David Cameron is facing growing criticism of his move to shelter the international aid budget from cuts after it was revealed that it diverts millions of pounds to trade unions and controversial projects in the UK.
International Development is one of just two Whitehall departments – the other is Health – ring-fenced from the swingeing 25 per cent spending cuts announced by Chancellor George Osborne last week.
But critics are increasingly questioning whether its £6 billion-a-year budget should be spared – while Departments such as the Home Office could be forced to sack 35,000 police officers in the £113 billion deficit reduction package.
Research has found that, since 2003, the Department for International Development (DFID) has spent millions on projects including:
- £3.6 million to the Trades Union Congress.
- More than £1 million to teach nursery and primary school children in the UK about the ‘dangers of unequal global development’.
- £600,000 to an ethnic minority think-tank which has not published a report for almost three years.
- £300,000 to the National Union of Teachers to ‘enable them to become global agents of change’.
Last night, the Conservatives said DFID’s immunity from the cuts would remain – but a ‘full value-for-money review’ of its spending was promised.
The Prime Minister’s Election pledge to protect the health and overseas aid budgets was designed to neutralise Labour claims that the Tories would hit frontline services.
But it means the burden of Mr Osborne’s move to cut Whitehall by a quarter over four years will fall on Transport and the Home Office – which face cuts of up to 33 per cent as a result.

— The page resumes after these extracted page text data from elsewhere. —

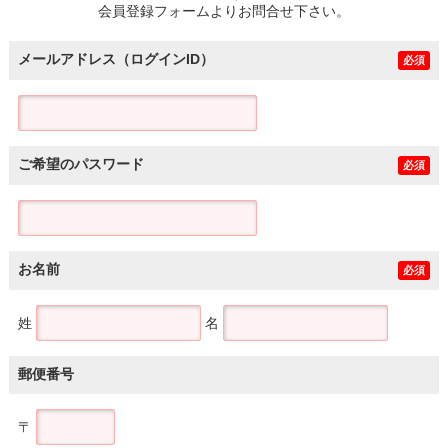
会員登録フォームよりお問合せ下さい。
メールアドレス（ログインID）
必須
ご希望のパスワード
必須
お名前
必須
姓
名
郵便番号
〒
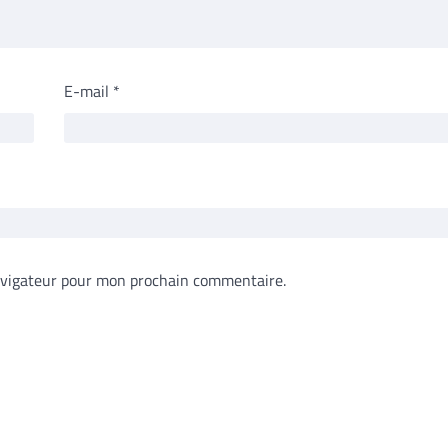
E-mail
*
avigateur pour mon prochain commentaire.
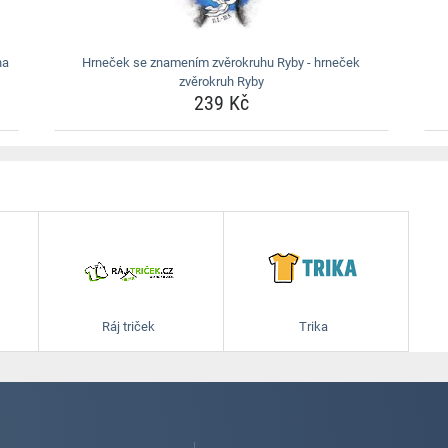
na
Hrneček se znamením zvěrokruhu Ryby - hrneček
zvěrokruh Ryby
239 Kč
Ráj triček
Trika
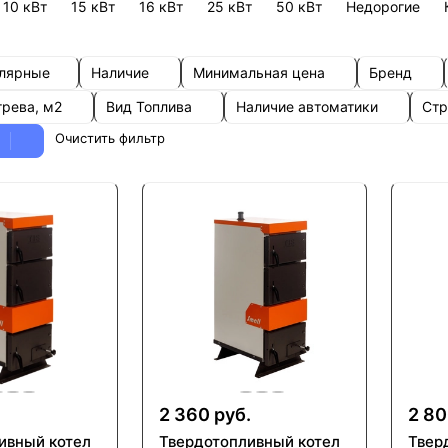
10 кВт
15 кВт
16 кВт
25 кВт
50 кВт
Недорогие
улярные
Наличие
Минимальная цена
Бренд
грева, м2
Вид Топлива
Наличие автоматики
Стр
Очистить фильтр
.
2 360 руб.
2 80
ивный котел
Твердотопливный котел
Твер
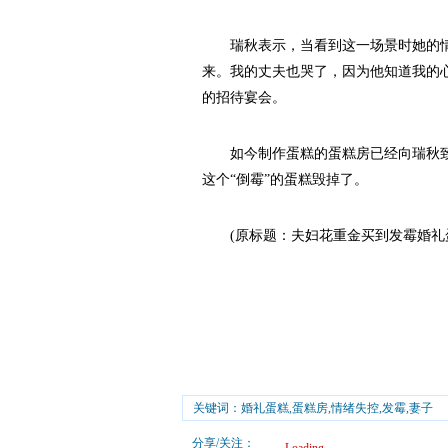
瑞秋表示，当看到这一场景时她的情
来。我的丈夫也哭了，因为他知道我的
的招待宴会。
如今制作蛋糕的蛋糕房已经向瑞秋致
这个“倒霉”的蛋糕毁掉了。
(原标题：夫妇花重金买到发霉婚礼蛋
关键词：婚礼蛋糕,蛋糕房,情绪失控,发霉,妻子
分享/关注：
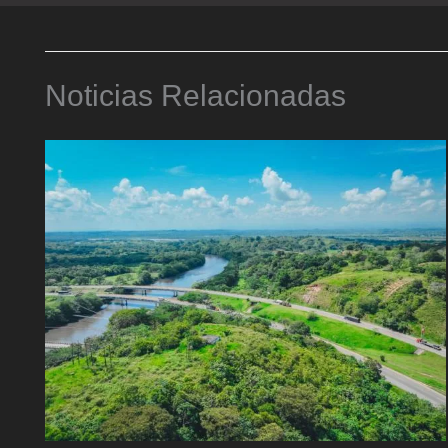
Noticias Relacionadas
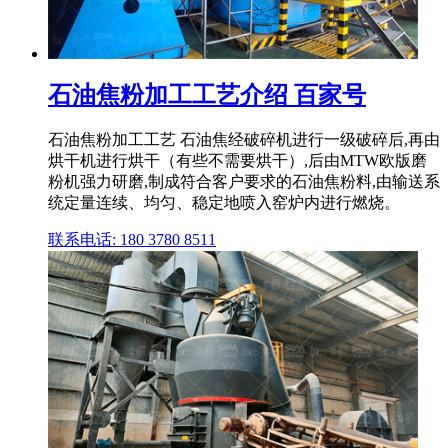
石油焦粉加工工艺介绍 百家号
石油焦粉加工工艺 石油焦经破碎机进行一级破碎后,再由
烘干机进行烘干（有些不需要烘干）,后由MTW欧版磨
粉机强力研磨,制成符合客户要求的石油焦粉料,由输送系
统定量连续、均匀、稳定地喷入窑炉内进行燃烧。
联系电话: 180 3780 8511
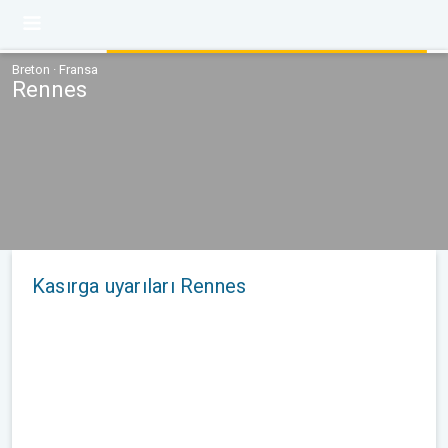
Breton · Fransa
Rennes
Kasırga uyarıları Rennes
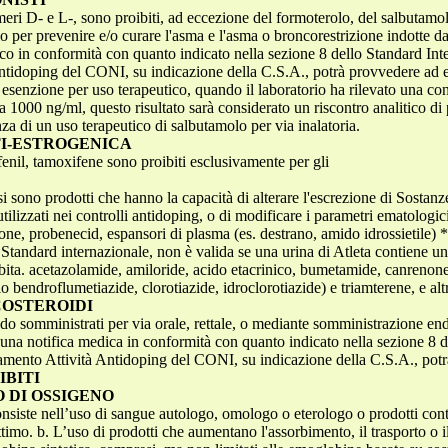
someri D- e L-, sono proibiti, ad eccezione del formoterolo, del salbutamol
lo per prevenire e/o curare l'asma e l'asma o broncorestrizione indotte da 
co in conformità con quanto indicato nella sezione 8 dello Standard Inte
Antidoping del CONI, su indicazione della C.S.A., potrà provvedere ad em
 esenzione per uso terapeutico, quando il laboratorio ha rilevato una co
a 1000 ng/ml, questo risultato sarà considerato un riscontro analitico di 
za di un uso terapeutico di salbutamolo per via inalatoria.
NTI-ESTROGENICA
ofenil, tamoxifene sono proibiti esclusivamente per gli
i sono prodotti che hanno la capacità di alterare l'escrezione di Sostanz
utilizzati nei controlli antidoping, o di modificare i parametri ematologi
terone, probenecid, espansori di plasma (es. destrano, amido idrossietile
Standard internazionale, non è valida se una urina di Atleta contiene un 
ibita. acetazolamide, amiloride, acido etacrinico, bumetamide, canrenon
io bendroflumetiazide, clorotiazide, idroclorotiazide) e triamterene, e al
COSTEROIDI
ndo somministrati per via orale, rettale, o mediante somministrazione en
a una notifica medica in conformità con quanto indicato nella sezione 8 
dinamento Attività Antidoping del CONI, su indicazione della C.S.A., pot
IBITI
 DI OSSIGENO
siste nell’uso di sangue autologo, omologo o eterologo o prodotti conten
ttimo. b. L’uso di prodotti che aumentano l'assorbimento, il trasporto o i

The policy came despite a pre-Election audit of the DFID, which identified £800 million of annual spending with dubious merit – including £35 million in aid to corrupt Uganda and an astonishing £825 million to nuclear-armed India over the three years from 2009.
The EU also receives £1 billion a year from the department to distribute to developing countries.
Now, research by the International Policy Network (IPN) think-tank has identified where much of DFID’s money goes in this country.
Since 2003, £3.6 million has been given to the TUC, including a £2.4 million handout in 2009 for ‘advocacy and lobbying work’ and ‘to build support for development in the United Kingdom’.
Of this, £756,000 went on a ‘Strategic Framework Partnership Agreement’ – to fund training for the TUC to learn how to apply for further DFID grants.
The department also found £600,000 to set up a UK think-tank called Connections For Development, which aims to ‘provide a forum for black and ethnic minority organisations on issues relating to international development’.